Work order: Although the entries contain pictures, copy only their text, exactly as written.

Dataset excerpts:
= Beginning of Section =

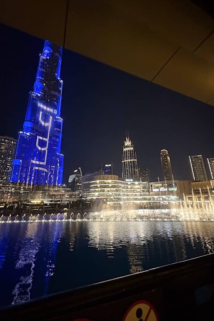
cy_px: 162
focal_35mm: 15
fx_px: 134
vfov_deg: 100.4
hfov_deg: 77.3
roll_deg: +2.2
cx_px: 105
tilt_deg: +15.7
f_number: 2.2
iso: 1000
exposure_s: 1/33
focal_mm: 2.22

= End of Section =

Written response:
cy_px: 162
focal_35mm: 15
fx_px: 134
vfov_deg: 100.4
hfov_deg: 77.3
roll_deg: +2.2
cx_px: 105
tilt_deg: +15.7
f_number: 2.2
iso: 1000
exposure_s: 1/33
focal_mm: 2.22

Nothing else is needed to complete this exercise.